Total body water is the sum of intracellular and extracellular water (volume) making up about 60-70% of total body weight for normal adults.
Age affects the distribution of body fluids:
At birth, TBW accounts for 75%-80% of body weight, infants 67%-70%, children 65%, adults 60%, and elderly 50%.
- fluid inside the cells.
- interstitial fluid (solution that bathes and surrounds the tissue cells),
- intravascular fluid (blood plasma) and
- other fluid that shifts between the two spaces—"third space fluids."
Third space shifts become clinically meaningful when they are not in balance with the interstitial and intravascular fluid volumes.

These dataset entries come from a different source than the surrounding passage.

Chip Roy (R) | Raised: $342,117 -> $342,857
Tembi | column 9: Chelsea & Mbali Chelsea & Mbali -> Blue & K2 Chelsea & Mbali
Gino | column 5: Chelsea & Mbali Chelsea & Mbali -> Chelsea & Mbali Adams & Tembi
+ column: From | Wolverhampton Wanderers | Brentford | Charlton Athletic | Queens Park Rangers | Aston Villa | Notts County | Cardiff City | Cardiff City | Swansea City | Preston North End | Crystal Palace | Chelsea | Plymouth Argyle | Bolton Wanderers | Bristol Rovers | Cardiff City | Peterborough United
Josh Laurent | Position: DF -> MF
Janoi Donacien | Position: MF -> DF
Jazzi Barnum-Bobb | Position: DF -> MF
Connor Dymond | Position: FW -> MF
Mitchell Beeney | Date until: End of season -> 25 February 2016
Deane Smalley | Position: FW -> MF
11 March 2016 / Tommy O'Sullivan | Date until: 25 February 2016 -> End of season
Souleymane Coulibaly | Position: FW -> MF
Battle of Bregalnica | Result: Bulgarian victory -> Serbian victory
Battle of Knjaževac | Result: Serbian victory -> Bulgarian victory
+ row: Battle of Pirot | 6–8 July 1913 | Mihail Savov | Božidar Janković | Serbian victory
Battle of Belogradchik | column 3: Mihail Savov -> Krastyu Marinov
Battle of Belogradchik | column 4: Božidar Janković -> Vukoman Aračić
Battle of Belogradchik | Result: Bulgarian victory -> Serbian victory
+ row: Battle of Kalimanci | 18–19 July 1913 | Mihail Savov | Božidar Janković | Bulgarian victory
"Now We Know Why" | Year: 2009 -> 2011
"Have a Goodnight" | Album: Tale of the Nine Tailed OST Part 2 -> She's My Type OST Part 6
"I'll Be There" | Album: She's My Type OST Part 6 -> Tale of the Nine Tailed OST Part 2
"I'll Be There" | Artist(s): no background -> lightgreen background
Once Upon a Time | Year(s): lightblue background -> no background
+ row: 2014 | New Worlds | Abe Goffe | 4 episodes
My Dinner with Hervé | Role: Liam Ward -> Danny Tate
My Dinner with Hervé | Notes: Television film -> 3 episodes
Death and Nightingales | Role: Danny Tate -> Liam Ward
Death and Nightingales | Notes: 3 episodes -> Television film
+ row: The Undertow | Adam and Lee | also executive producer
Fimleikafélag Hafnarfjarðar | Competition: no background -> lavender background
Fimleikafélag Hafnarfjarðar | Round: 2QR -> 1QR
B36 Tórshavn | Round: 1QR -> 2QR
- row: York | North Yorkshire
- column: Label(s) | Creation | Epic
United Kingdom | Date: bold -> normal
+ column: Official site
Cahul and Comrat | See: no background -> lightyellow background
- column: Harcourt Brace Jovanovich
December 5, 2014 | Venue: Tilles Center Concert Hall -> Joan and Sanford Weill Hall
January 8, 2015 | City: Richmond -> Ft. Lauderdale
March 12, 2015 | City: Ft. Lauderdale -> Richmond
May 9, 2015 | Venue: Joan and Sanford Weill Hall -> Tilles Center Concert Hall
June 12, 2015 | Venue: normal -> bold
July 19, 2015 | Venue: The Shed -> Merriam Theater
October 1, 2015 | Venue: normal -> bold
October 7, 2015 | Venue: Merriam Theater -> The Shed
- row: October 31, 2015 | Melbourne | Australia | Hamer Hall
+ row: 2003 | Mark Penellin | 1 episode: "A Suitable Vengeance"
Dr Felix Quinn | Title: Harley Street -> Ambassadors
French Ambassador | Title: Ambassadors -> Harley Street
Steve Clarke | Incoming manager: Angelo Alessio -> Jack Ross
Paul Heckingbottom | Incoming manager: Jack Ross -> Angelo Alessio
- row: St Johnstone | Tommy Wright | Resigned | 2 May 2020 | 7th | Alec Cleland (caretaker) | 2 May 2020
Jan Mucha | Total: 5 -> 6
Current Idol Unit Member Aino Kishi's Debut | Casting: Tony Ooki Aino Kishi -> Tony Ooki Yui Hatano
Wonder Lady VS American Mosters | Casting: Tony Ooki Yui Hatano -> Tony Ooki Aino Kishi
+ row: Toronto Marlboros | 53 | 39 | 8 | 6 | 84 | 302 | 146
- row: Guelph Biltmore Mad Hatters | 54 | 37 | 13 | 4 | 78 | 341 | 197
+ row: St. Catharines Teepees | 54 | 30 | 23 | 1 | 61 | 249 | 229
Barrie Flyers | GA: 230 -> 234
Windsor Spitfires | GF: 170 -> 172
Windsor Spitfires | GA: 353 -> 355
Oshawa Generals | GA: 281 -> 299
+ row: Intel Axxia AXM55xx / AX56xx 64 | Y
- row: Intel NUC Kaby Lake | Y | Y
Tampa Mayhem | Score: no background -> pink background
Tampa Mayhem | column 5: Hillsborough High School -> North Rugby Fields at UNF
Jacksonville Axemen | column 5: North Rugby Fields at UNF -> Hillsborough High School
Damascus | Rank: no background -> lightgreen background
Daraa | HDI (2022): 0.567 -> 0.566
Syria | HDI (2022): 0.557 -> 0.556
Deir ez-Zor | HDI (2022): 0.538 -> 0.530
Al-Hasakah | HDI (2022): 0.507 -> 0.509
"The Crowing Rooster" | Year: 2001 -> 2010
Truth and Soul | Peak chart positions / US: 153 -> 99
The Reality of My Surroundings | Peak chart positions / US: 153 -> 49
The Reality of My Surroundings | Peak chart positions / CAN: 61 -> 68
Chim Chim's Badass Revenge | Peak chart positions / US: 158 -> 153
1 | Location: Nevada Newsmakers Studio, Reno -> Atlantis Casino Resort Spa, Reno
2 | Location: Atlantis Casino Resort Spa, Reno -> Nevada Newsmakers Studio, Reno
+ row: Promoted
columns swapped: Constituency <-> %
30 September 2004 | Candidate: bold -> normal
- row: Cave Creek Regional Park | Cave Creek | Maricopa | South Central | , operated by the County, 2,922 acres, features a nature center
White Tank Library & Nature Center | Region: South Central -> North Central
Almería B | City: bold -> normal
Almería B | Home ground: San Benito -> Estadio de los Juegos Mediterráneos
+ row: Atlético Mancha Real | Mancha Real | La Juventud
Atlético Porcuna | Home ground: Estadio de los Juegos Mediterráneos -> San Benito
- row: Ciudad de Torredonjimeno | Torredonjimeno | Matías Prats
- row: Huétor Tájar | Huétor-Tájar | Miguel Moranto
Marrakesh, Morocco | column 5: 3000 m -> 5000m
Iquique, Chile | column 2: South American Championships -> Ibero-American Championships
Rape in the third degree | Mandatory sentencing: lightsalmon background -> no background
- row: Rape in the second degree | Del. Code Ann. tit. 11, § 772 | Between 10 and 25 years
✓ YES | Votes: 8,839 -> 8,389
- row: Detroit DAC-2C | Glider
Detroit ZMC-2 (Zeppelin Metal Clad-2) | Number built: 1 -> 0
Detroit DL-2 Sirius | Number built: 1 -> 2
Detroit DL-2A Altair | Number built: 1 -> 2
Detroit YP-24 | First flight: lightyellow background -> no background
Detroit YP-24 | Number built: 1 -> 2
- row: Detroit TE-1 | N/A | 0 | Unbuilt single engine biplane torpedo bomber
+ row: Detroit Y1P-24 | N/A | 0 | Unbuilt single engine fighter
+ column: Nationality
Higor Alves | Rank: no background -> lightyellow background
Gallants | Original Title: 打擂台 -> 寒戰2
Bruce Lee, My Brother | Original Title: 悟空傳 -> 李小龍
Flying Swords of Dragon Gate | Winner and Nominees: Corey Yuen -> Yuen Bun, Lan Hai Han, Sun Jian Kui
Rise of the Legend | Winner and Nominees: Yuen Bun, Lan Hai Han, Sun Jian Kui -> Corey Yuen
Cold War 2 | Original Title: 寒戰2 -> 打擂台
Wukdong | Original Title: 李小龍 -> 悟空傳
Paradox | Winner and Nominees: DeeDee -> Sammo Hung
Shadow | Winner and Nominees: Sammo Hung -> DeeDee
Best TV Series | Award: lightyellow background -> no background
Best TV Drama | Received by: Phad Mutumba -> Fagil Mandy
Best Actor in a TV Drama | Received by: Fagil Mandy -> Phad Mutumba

THIRD SPACE: in certain situations, such as trauma, obstruction, crush injuries, infection, or obstruction to a large venous system, there can be volume depletion by the loss of interstitial and intravascular fluid into a third-space that is not in equilibrium with the extracellular fluid.
For example, a fracture can isolate a large amount of blood around it, and although this fluid will be re-absorbed back into the extracellular fluid over a period of time, the acute reduction in blood volume can lead to significant volume depletion that can cause hypovolemic shock.
In the field, the distribution of body fluids is relevant only in that intervention for an uncompensated shift will require the next best thing until proper blood products can be restored at an appropriate facility. This is usually 500 cc boluses of normal saline, serially, until the systolic pressure reaches/maintains at 90 mmHg.